Intesa Sanpaolo, Italy's best-capitalized large bank, said last week it was open to purchasing the rump of the good assets for one euro on condition Italy's government passed a decree agreeing to shoulder the cost of winding down the two banks.
Setting tough conditions for the deal, Intesa CEO Carlo Messina has insisted that his bank's capital ratios and dividend policy would not be affected by the transaction.
"Without Intesa Sanpaolo's offer—the only significant one submitted at the auction held by the government—the crisis of the two banks would have had a serious impact on the whole Italian banking system," Messina said in a statement on Sunday.

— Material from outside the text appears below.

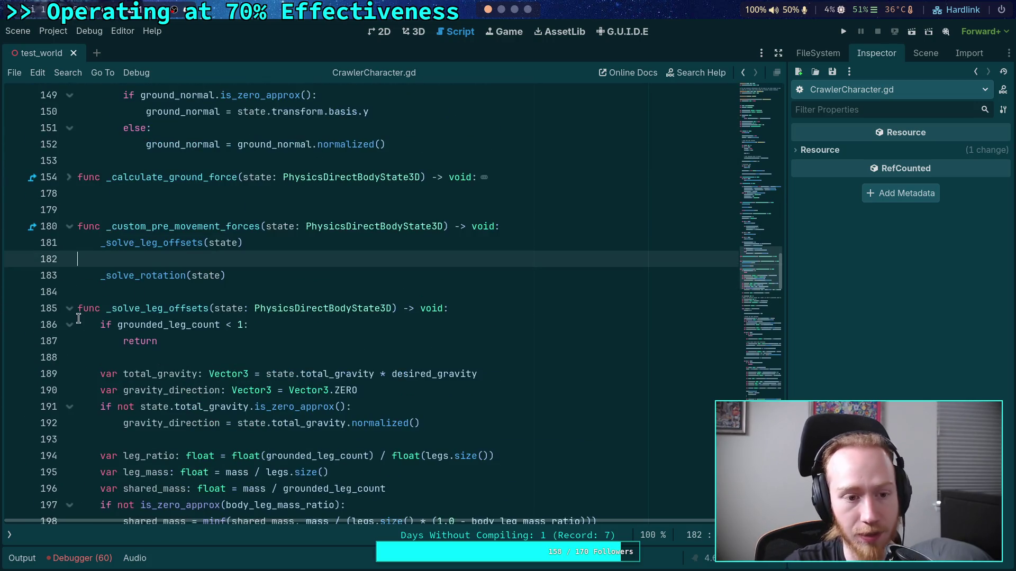
left_click(71, 308)
left_click(69, 228)
scroll(63, 206, "down", 3)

The European Central Bank, which supervises the two lenders based in the country's rich north-eastern Veneto region, had declared on Friday that they were "failing or likely to fail," setting in motion the process that led to them being wound down.
After months of tense negotiations between Rome and EU regulators, Italy has been allowed to use national insolvency procedures rather than EU rules designed to prevent the use of state money to deal with bank crises.
Those EU rules could have imposed losses on senior bondholders and large depositors, a politically unpalatable prospect ahead of national elections next year given that Italian households hold a large chunk of bonds issued by banks.
Some European officials have voiced exasperation at the way Italy has dealt with a string of trouble spots in its banking industry, which is weighed down by nearly 350 billion euros of soured debts—a third of the euro zone's total.
The country's fourth-biggest bank, Monte dei Paschi di Siena , is being bailed out by the state to cover a capital shortfall of 8.8 billion euros. Four other smaller banks were wound down in 2015.
The future of the Veneto banks had hung in the balance over the past two years since the ECB uncovered a capital hole caused by a spike in bad loans and a mis-selling scandal whereby the banks' customers were sold shares in exchange for loans.
The dragged-out negotiations between Rome, Frankfurt and Brussels and their outcome on Sunday have raised serious questions about the effectiveness of banking supervision and the credibility of Europe's own rules for dealing with bank crises.